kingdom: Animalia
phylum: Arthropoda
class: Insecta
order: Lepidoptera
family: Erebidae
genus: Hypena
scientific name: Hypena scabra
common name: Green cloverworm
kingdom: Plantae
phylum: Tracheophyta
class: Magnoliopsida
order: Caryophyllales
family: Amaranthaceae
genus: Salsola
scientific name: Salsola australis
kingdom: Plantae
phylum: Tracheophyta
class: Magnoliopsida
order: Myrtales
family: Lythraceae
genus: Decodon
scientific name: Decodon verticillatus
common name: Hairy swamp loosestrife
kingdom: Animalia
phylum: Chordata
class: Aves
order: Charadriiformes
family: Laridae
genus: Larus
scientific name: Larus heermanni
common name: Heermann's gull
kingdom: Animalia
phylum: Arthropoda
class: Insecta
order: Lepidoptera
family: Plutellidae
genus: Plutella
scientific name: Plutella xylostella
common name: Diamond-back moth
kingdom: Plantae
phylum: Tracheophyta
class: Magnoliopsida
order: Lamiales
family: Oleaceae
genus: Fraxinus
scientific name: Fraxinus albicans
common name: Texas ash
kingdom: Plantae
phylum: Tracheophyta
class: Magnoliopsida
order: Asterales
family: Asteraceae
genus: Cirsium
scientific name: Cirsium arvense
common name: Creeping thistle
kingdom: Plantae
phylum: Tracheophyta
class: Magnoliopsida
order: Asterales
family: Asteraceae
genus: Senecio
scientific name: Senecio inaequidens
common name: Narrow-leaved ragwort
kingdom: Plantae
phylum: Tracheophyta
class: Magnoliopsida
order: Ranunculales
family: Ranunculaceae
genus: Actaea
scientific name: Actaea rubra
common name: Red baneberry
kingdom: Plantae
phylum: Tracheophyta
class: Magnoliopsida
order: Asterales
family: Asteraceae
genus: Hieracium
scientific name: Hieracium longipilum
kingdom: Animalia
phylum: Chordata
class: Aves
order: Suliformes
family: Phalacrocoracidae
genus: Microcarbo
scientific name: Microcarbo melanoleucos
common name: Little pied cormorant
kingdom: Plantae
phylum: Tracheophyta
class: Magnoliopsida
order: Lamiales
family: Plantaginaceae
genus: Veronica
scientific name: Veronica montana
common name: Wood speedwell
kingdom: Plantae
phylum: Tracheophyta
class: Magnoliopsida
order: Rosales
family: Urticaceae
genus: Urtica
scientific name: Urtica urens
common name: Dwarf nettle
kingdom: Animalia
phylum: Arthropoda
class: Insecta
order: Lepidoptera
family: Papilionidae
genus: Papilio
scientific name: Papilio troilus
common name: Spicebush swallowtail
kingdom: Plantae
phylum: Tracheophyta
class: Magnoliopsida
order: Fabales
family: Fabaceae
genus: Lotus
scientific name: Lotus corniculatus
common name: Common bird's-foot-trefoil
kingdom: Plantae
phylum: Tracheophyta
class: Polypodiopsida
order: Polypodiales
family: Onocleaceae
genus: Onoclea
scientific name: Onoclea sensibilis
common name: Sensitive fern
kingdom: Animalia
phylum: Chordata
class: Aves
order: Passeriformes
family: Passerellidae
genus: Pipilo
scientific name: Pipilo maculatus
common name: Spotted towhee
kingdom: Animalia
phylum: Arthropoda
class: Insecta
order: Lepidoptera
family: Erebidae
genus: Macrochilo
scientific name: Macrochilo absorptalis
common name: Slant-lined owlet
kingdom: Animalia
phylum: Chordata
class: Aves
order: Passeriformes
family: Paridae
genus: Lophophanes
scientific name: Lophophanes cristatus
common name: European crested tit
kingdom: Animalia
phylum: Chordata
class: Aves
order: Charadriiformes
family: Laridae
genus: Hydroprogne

EXERCISE REQUIREMENTS → Copy the data word for word, beginning at the line containing "scientific name: Plutella xylostella" and continuing through the line containing "common name: Common bird's-foot-trefoil", with both of those lines included.

SOLUTION TO THIS PROBLEM →
scientific name: Plutella xylostella
common name: Diamond-back moth
kingdom: Plantae
phylum: Tracheophyta
class: Magnoliopsida
order: Lamiales
family: Oleaceae
genus: Fraxinus
scientific name: Fraxinus albicans
common name: Texas ash
kingdom: Plantae
phylum: Tracheophyta
class: Magnoliopsida
order: Asterales
family: Asteraceae
genus: Cirsium
scientific name: Cirsium arvense
common name: Creeping thistle
kingdom: Plantae
phylum: Tracheophyta
class: Magnoliopsida
order: Asterales
family: Asteraceae
genus: Senecio
scientific name: Senecio inaequidens
common name: Narrow-leaved ragwort
kingdom: Plantae
phylum: Tracheophyta
class: Magnoliopsida
order: Ranunculales
family: Ranunculaceae
genus: Actaea
scientific name: Actaea rubra
common name: Red baneberry
kingdom: Plantae
phylum: Tracheophyta
class: Magnoliopsida
order: Asterales
family: Asteraceae
genus: Hieracium
scientific name: Hieracium longipilum
kingdom: Animalia
phylum: Chordata
class: Aves
order: Suliformes
family: Phalacrocoracidae
genus: Microcarbo
scientific name: Microcarbo melanoleucos
common name: Little pied cormorant
kingdom: Plantae
phylum: Tracheophyta
class: Magnoliopsida
order: Lamiales
family: Plantaginaceae
genus: Veronica
scientific name: Veronica montana
common name: Wood speedwell
kingdom: Plantae
phylum: Tracheophyta
class: Magnoliopsida
order: Rosales
family: Urticaceae
genus: Urtica
scientific name: Urtica urens
common name: Dwarf nettle
kingdom: Animalia
phylum: Arthropoda
class: Insecta
order: Lepidoptera
family: Papilionidae
genus: Papilio
scientific name: Papilio troilus
common name: Spicebush swallowtail
kingdom: Plantae
phylum: Tracheophyta
class: Magnoliopsida
order: Fabales
family: Fabaceae
genus: Lotus
scientific name: Lotus corniculatus
common name: Common bird's-foot-trefoil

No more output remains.